Give an example of a continuous function with this property

Question

Find an example of a continuous function $f:\mathbb{R} \rightarrow \mathbb{R}$ with the following property,
For every $\epsilon >0$ there exists $\delta > 0$ such that $|f(x)-f(y)|< \epsilon\ $ whenever $x,y \in \mathbb{R}$ and $|x-y|< \delta$.
Now find an example of a continuous function for which the property doesn't hold.

Attempt;
From what I can gather , this question wants to functions, one that is continuous everywhere and when that is continuous but not everywhere continuous... is this correct?

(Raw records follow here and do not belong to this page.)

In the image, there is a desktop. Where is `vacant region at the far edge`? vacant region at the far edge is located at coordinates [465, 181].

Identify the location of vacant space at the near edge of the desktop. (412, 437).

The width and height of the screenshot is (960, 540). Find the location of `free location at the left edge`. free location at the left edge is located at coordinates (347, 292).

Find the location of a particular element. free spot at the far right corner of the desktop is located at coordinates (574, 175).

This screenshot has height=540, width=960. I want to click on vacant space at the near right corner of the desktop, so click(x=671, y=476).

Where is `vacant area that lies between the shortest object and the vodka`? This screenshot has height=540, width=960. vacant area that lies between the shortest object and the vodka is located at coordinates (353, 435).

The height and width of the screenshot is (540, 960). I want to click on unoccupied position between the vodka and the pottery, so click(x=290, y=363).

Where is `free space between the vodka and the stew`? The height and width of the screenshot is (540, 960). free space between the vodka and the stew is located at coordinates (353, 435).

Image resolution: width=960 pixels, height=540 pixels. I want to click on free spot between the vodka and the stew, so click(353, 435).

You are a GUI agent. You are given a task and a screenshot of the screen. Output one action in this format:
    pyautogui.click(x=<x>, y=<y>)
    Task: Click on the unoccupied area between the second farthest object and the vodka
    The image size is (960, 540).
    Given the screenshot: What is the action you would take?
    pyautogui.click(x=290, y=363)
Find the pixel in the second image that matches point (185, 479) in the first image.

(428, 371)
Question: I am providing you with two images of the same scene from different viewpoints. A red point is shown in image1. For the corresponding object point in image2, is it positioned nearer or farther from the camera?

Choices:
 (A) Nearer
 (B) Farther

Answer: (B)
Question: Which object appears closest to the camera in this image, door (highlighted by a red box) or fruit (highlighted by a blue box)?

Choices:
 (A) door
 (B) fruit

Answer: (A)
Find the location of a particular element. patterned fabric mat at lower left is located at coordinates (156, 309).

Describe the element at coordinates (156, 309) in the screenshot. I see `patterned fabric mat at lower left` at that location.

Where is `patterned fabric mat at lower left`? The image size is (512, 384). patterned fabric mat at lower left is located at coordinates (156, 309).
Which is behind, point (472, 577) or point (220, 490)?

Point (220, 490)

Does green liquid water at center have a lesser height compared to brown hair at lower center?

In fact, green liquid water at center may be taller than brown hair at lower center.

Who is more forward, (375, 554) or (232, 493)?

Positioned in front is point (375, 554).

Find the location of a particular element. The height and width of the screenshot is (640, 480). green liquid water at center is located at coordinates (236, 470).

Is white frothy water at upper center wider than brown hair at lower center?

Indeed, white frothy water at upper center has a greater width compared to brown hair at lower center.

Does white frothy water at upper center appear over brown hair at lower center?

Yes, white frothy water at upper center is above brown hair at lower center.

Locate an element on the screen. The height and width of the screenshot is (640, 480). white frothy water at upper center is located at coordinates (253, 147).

Function for which the property holds
$f(x)=x$ is continuous everywhere and so the definition holds for all $x,y \in \mathbb{R}$

Function for which property doesn't hold

Are these correct, have I interpreted the question correctly?
Any help would be much appreciated.

Answer 1

As has already been mentioned by Martin and Benjamin, the exercise is about a property called uniform continuity. The only (and crucial) difference between continuity and uniform continuity is that the $\delta$ in the definition of the former may very well depend on the point $x$, while in the latter it is uniform over all possible $x$'s in the domain.

To be clearer, the definition of continuity states: for every point $x$, for every $\varepsilon>0$ there exist $\delta$ s.t. $\vert x- y\vert <\delta\Rightarrow \vert f(x) - f(y)\vert < \varepsilon$. As you can see, the first thing you specify in the definition is the point $x$, so everything else after that may depend on it.

On the other hand, your exercise implicitly gives the definition of uniform continuity, and there the specification of $x, y\in \mathbb R$ comes after you find $\delta$ such that the property holds. Thus, $\delta$ does not depend on the points you have chosen.

As you can see from previous comments, even very smooth functions like polynomials ($f(x) = x^2$) need not be uniformly continuous, so this is intuitively a very strong property.

To give another possible answer to your question, $f(x) = c$, with $c$ constant is trivially uniformly continuous, while for example $g(x) = e^x$ is continuous but not uniformly so.